Edit difference data —
##########
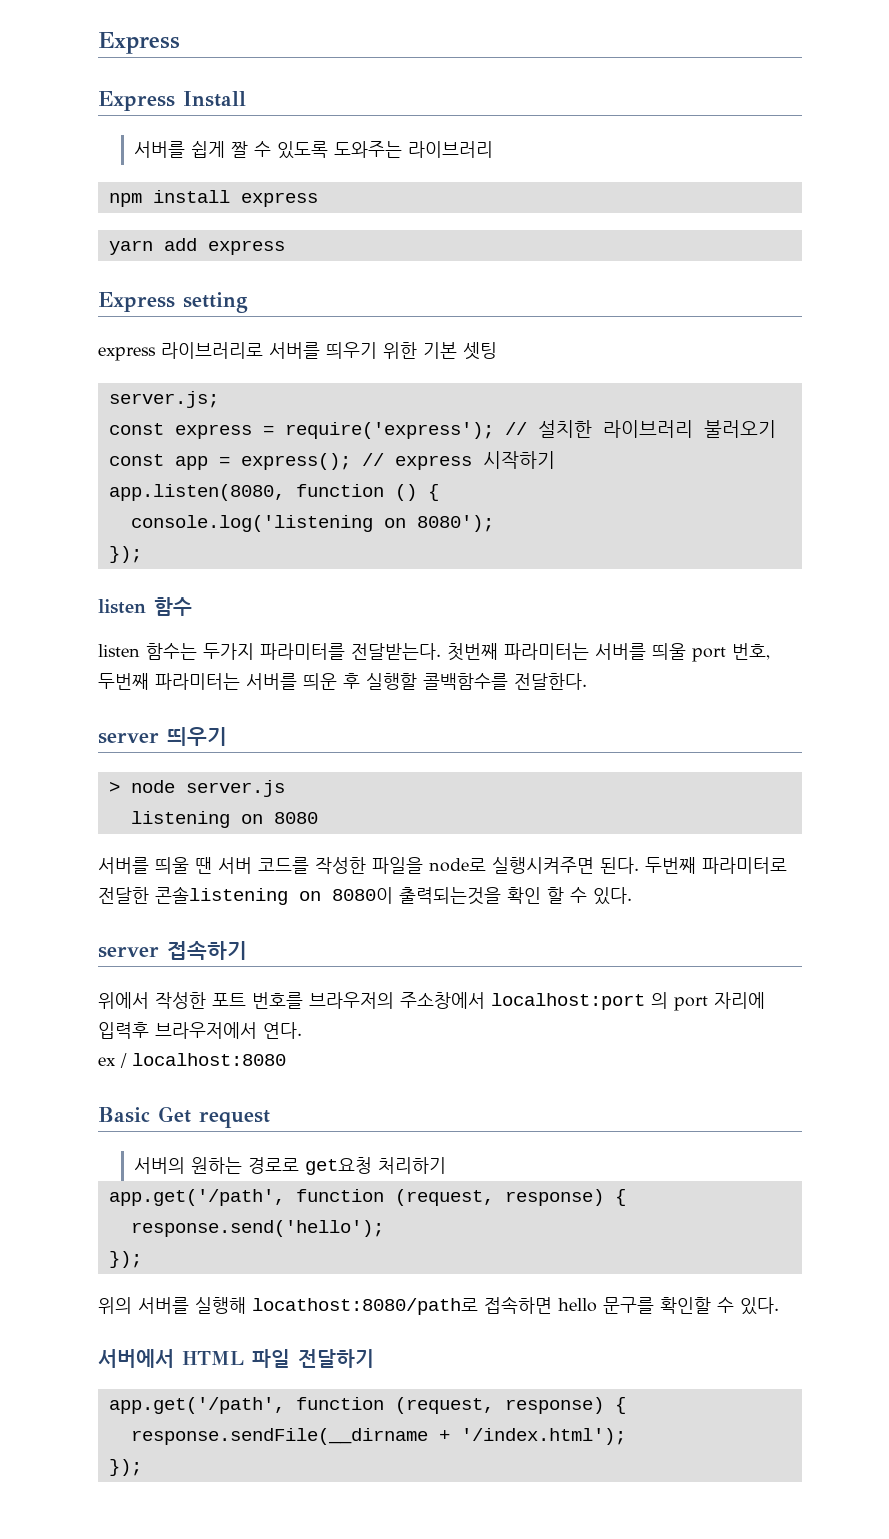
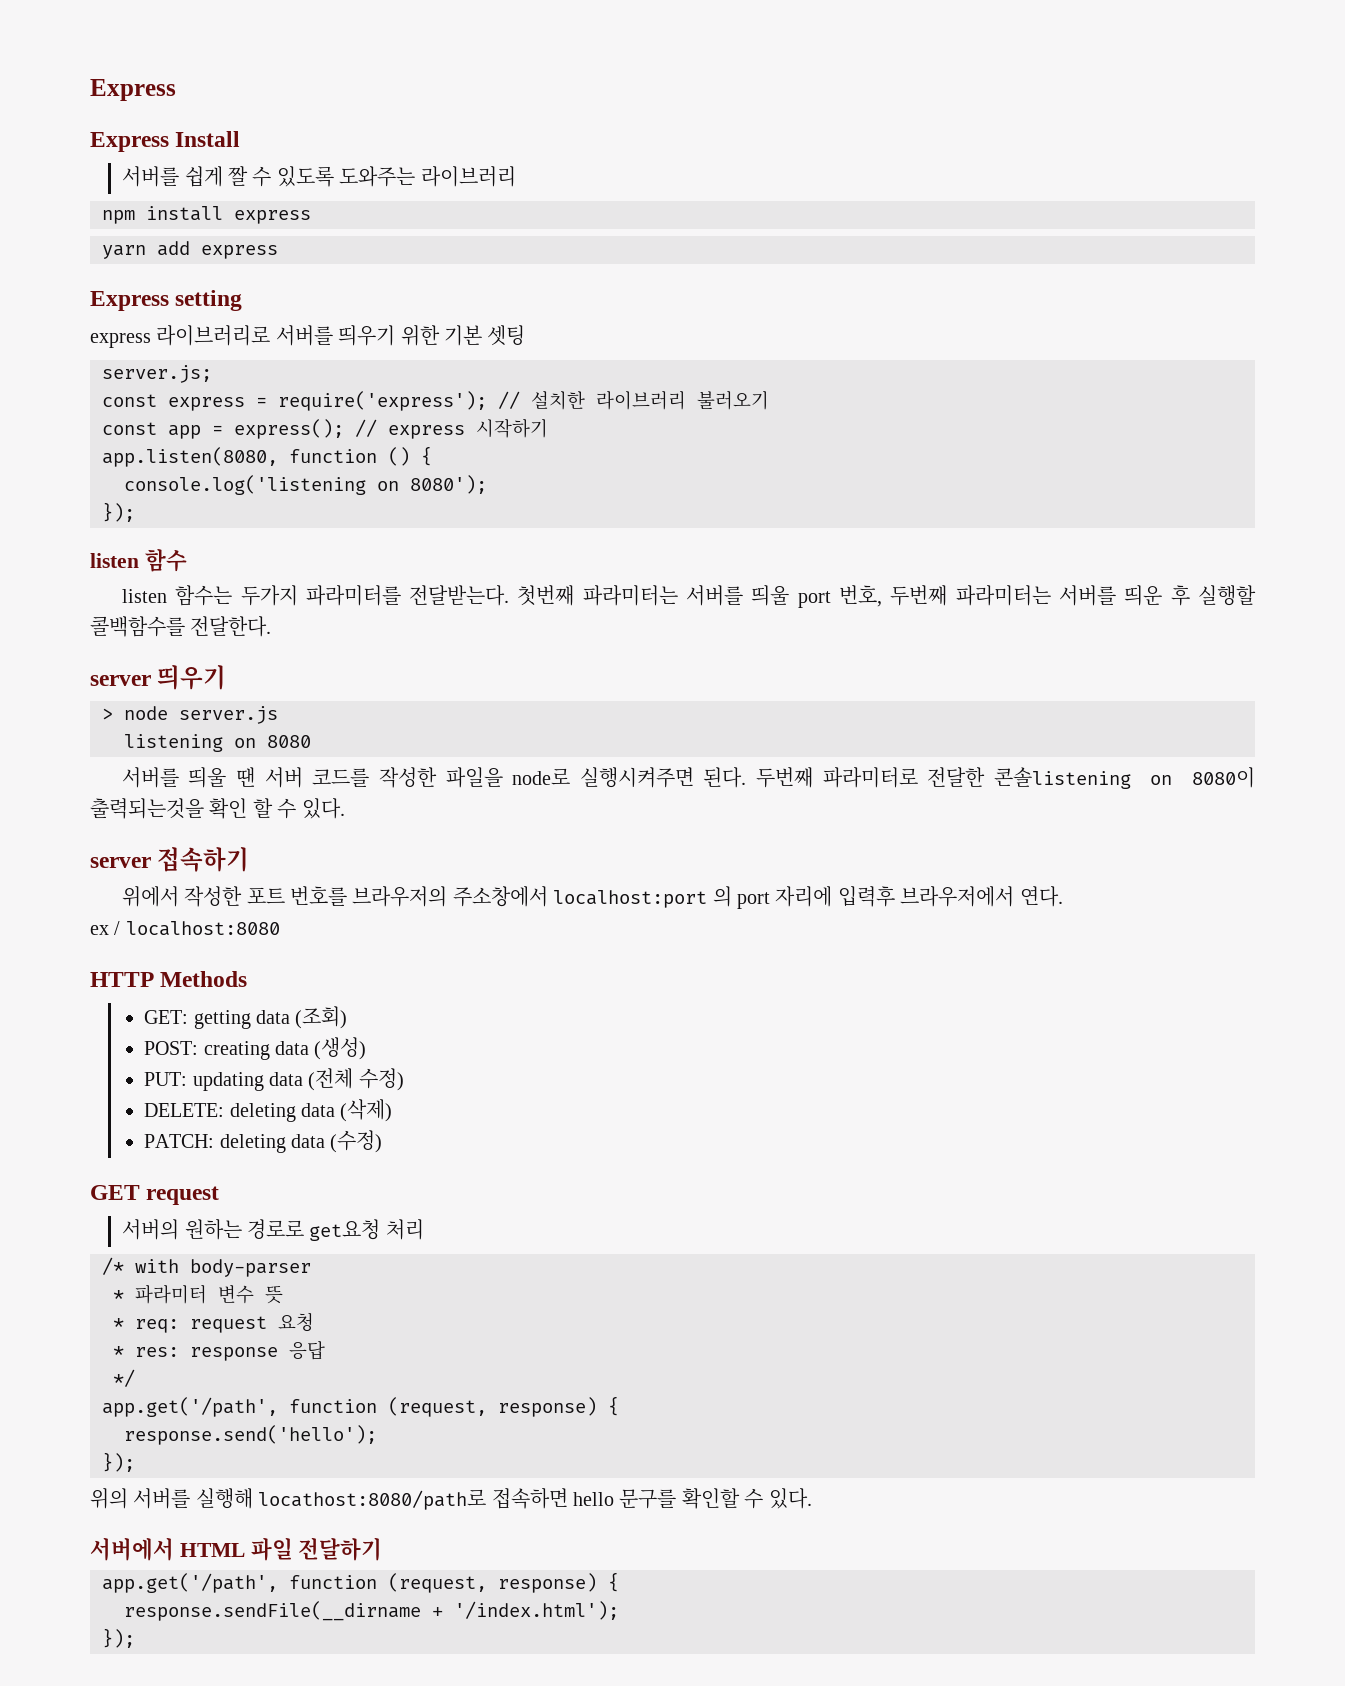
[98,1106,191,1123] Basic Get -> [90,971,248,987] [144,1006,348,1029] [144,1037,367,1060] [144,1068,404,1091] [144,1099,393,1122] [144,1130,383,1153] [90,1185,140,1200] HTTP Methods // GET: getting data (조회) // POST: creating data (생성) // PUT: updating data (전체 수정) // DELETE: deleting data (삭제) // PATCH: deleting data (수정) // GET
[377,1157,446,1174] 처리하기 -> [385,1219,424,1240] [102,1257,311,1277] [113,1284,283,1304] [113,1312,314,1333] [113,1340,325,1361] [113,1369,135,1387] 처리 // /* with body-parser // * 파라미터 변수 뜻 // * req: request 요청 // * res: response 응답 // */

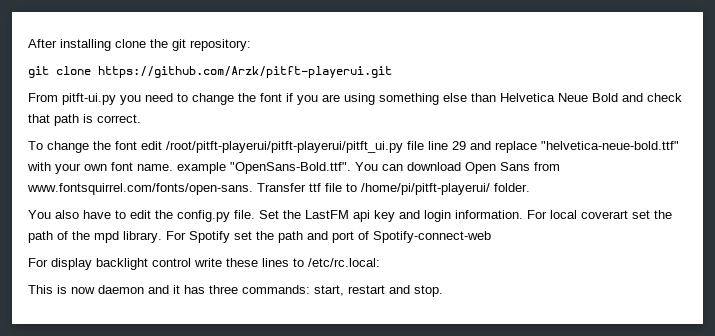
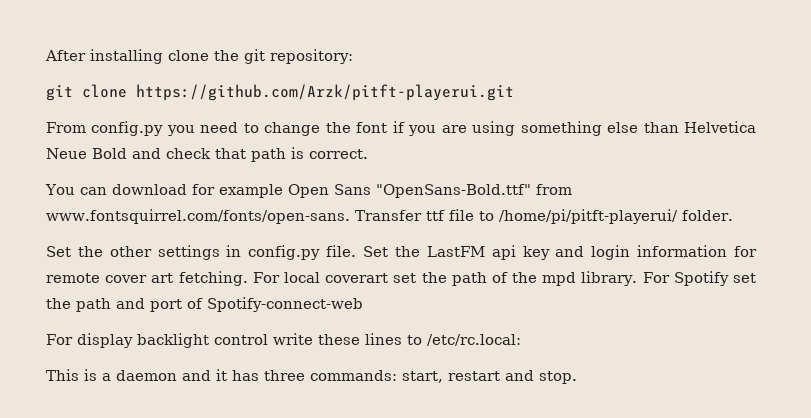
[62,93,116,105] pitft-ui.py -> [91,121,164,136] config.py
[28,141,679,153] [27,162,351,174] To change the font edit /root/pitft-playerui/pitft-playerui/pitft_ui.py file line 29 and replace "helvetica-neue-bold.ttf" with your own font name. example "OpenSans-Bold.ttf". -> (368, 154) none
(461, 166) none -> [191,184,283,198] for example
(530, 166) none -> [375,184,531,198] "OpenSans-Bold.ttf"
[28,210,173,219] You also have to edit the -> [46,245,242,260] Set the other settings in
[455,210,523,219] information. -> [637,245,758,257] [46,271,248,286] information for remote cover art fetching.
[71,287,95,294] now -> [102,373,111,381] a

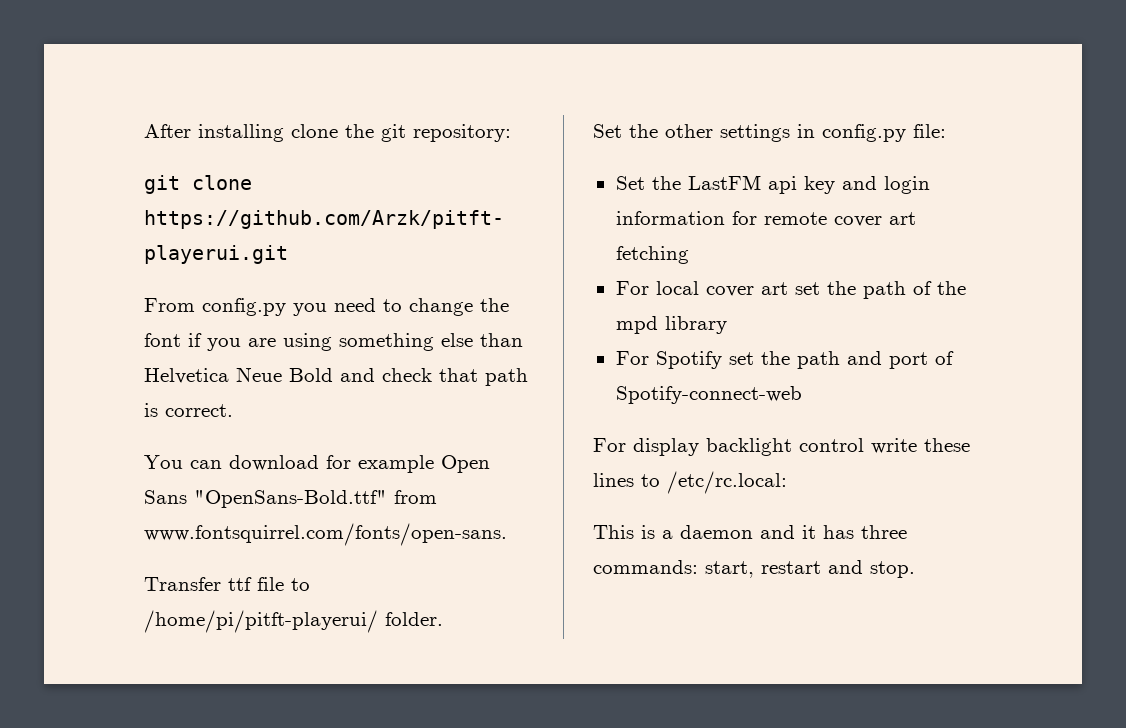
(350, 216) none -> (507, 534) //
[326,245,357,257] file. -> [913,124,946,138] file: //
[178,271,248,286] fetching. -> [615,246,689,264] fetching //
[325,273,389,283] coverart -> [705,282,788,297] cover art
[581,271,638,286] library. -> [664,316,727,334] library //

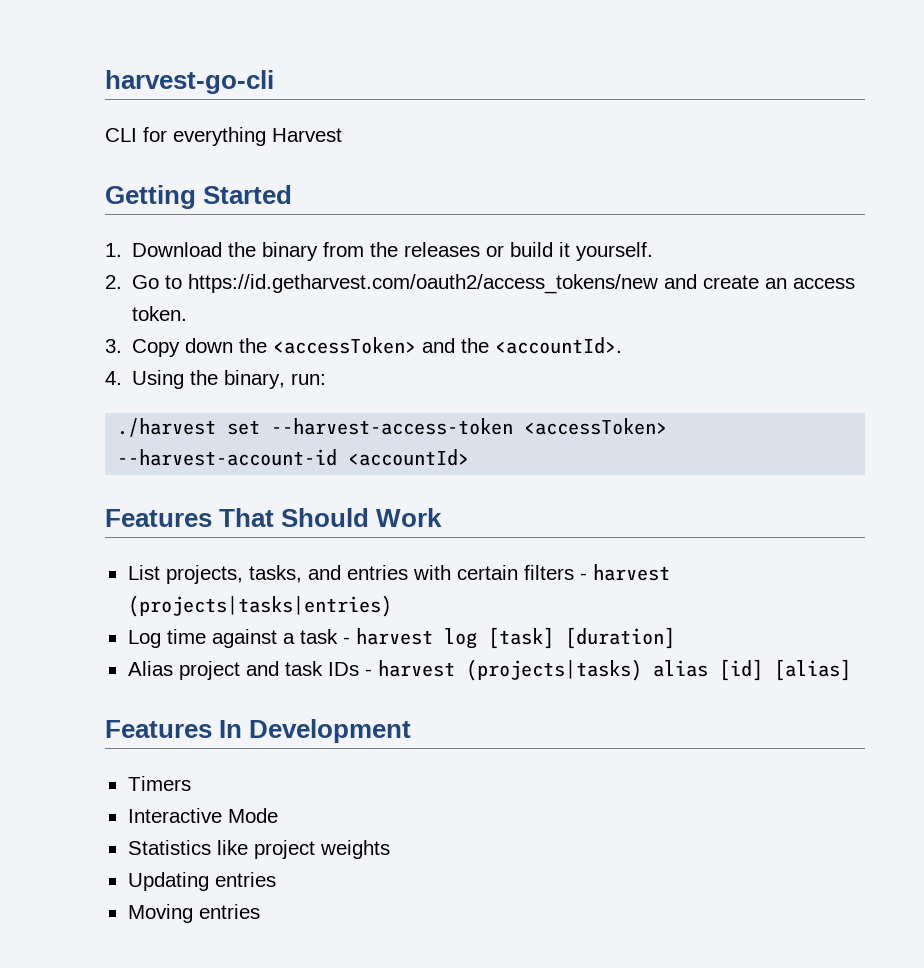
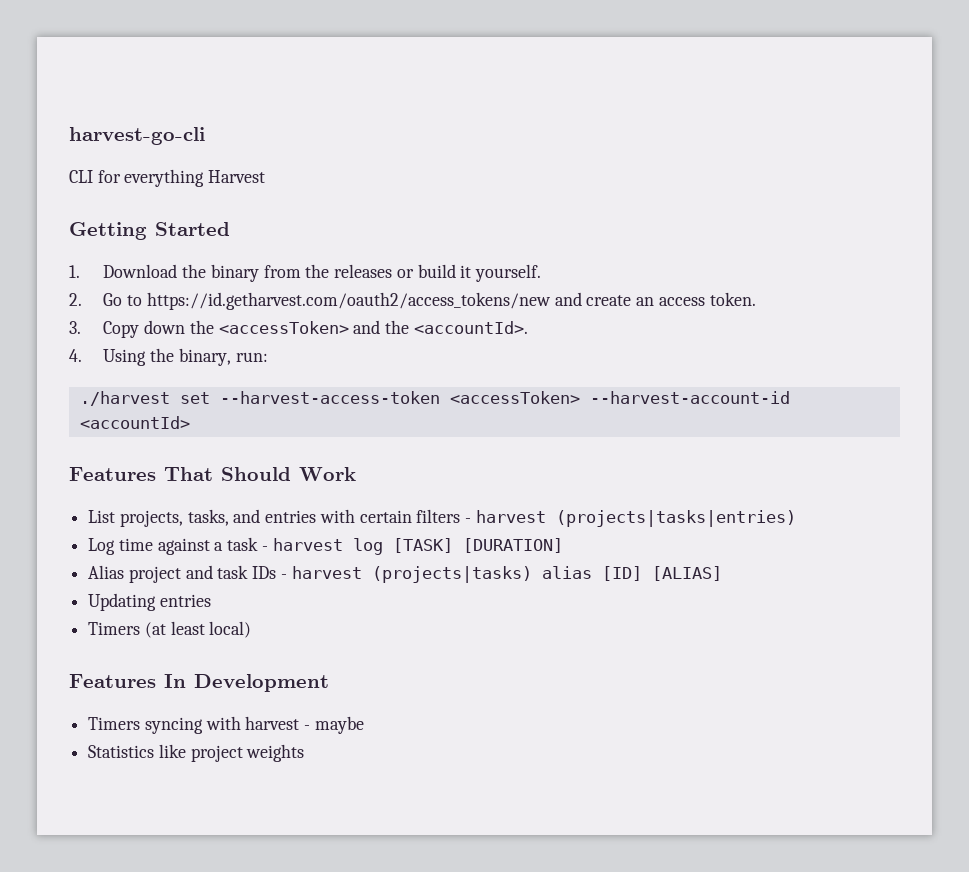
[487,627,675,649] [task] [duration] -> [392,538,563,553] [TASK] [DURATION]
[718,659,851,681] [id] [alias] -> [601,566,722,581] [88,593,211,611] [88,621,252,638] [ID] [ALIAS] // Updating entries // Timers (at least local)
[127,808,278,823] // Interactive Mode -> [144,716,364,734] syncing with harvest - maybe
[127,872,276,891] [127,904,260,923] // Updating entries // Moving entries -> (305, 753) none

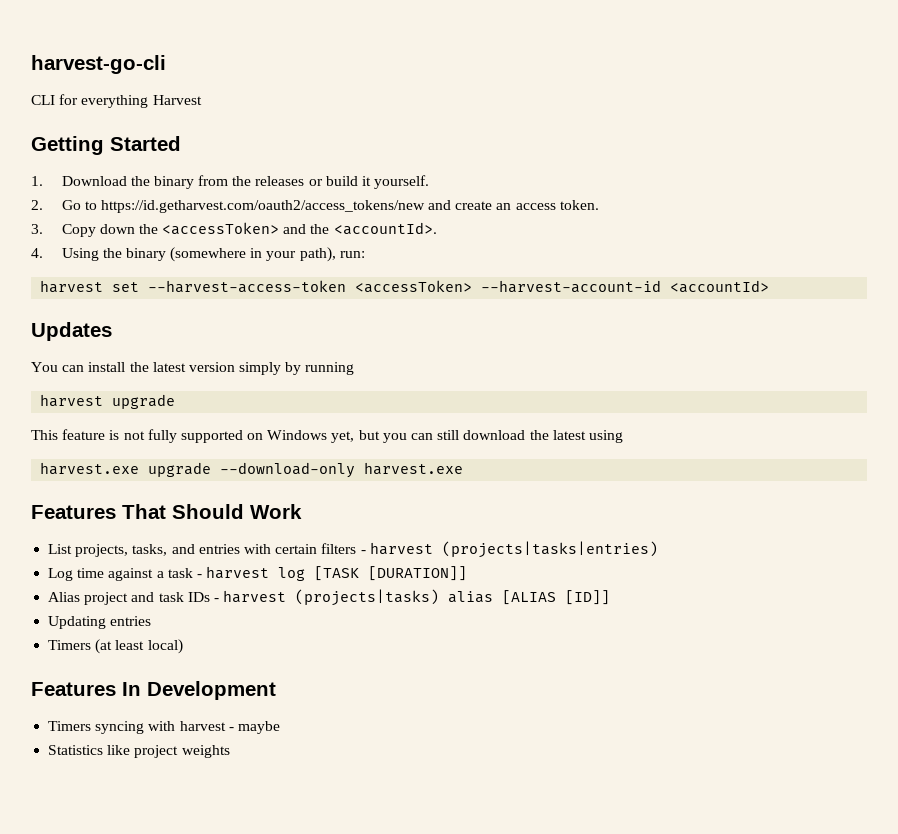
[178,348,231,366] binary, -> [125,247,336,262] binary (somewhere in your path),
[79,391,170,406] ./harvest -> [40,280,104,293] harvest
(190, 422) none -> [31,322,112,341] [31,362,355,375] [40,394,176,409] [31,429,623,443] [40,462,464,478] // Updates // You can install the latest version simply by running // harvest upgrade // This feature is not fully supported on Windows yet, but you can still download the latest using // harvest.exe upgrade --download-only harvest.exe
[392,538,563,553] [TASK] [DURATION] -> [314,566,468,581] [TASK [DURATION]]
[601,566,722,581] [ID] [ALIAS] -> [502,590,611,605] [ALIAS [ID]]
##########
Task brief —
Print all records word for word, no images.

Response area —
[98,1106,191,1123] Basic Get -> [90,971,248,987] [144,1006,348,1029] [144,1037,367,1060] [144,1068,404,1091] [144,1099,393,1122] [144,1130,383,1153] [90,1185,140,1200] HTTP Methods // GET: getting data (조회) // POST: creating data (생성) // PUT: updating data (전체 수정) // DELETE: deleting data (삭제) // PATCH: deleting data (수정) // GET
[377,1157,446,1174] 처리하기 -> [385,1219,424,1240] [102,1257,311,1277] [113,1284,283,1304] [113,1312,314,1333] [113,1340,325,1361] [113,1369,135,1387] 처리 // /* with body-parser // * 파라미터 변수 뜻 // * req: request 요청 // * res: response 응답 // */

[62,93,116,105] pitft-ui.py -> [91,121,164,136] config.py
[28,141,679,153] [27,162,351,174] To change the font edit /root/pitft-playerui/pitft-playerui/pitft_ui.py file line 29 and replace "helvetica-neue-bold.ttf" with your own font name. example "OpenSans-Bold.ttf". -> (368, 154) none
(461, 166) none -> [191,184,283,198] for example
(530, 166) none -> [375,184,531,198] "OpenSans-Bold.ttf"
[28,210,173,219] You also have to edit the -> [46,245,242,260] Set the other settings in
[455,210,523,219] information. -> [637,245,758,257] [46,271,248,286] information for remote cover art fetching.
[71,287,95,294] now -> [102,373,111,381] a

(350, 216) none -> (507, 534) //
[326,245,357,257] file. -> [913,124,946,138] file: //
[178,271,248,286] fetching. -> [615,246,689,264] fetching //
[325,273,389,283] coverart -> [705,282,788,297] cover art
[581,271,638,286] library. -> [664,316,727,334] library //

[487,627,675,649] [task] [duration] -> [392,538,563,553] [TASK] [DURATION]
[718,659,851,681] [id] [alias] -> [601,566,722,581] [88,593,211,611] [88,621,252,638] [ID] [ALIAS] // Updating entries // Timers (at least local)
[127,808,278,823] // Interactive Mode -> [144,716,364,734] syncing with harvest - maybe
[127,872,276,891] [127,904,260,923] // Updating entries // Moving entries -> (305, 753) none

[178,348,231,366] binary, -> [125,247,336,262] binary (somewhere in your path),
[79,391,170,406] ./harvest -> [40,280,104,293] harvest
(190, 422) none -> [31,322,112,341] [31,362,355,375] [40,394,176,409] [31,429,623,443] [40,462,464,478] // Updates // You can install the latest version simply by running // harvest upgrade // This feature is not fully supported on Windows yet, but you can still download the latest using // harvest.exe upgrade --download-only harvest.exe
[392,538,563,553] [TASK] [DURATION] -> [314,566,468,581] [TASK [DURATION]]
[601,566,722,581] [ID] [ALIAS] -> [502,590,611,605] [ALIAS [ID]]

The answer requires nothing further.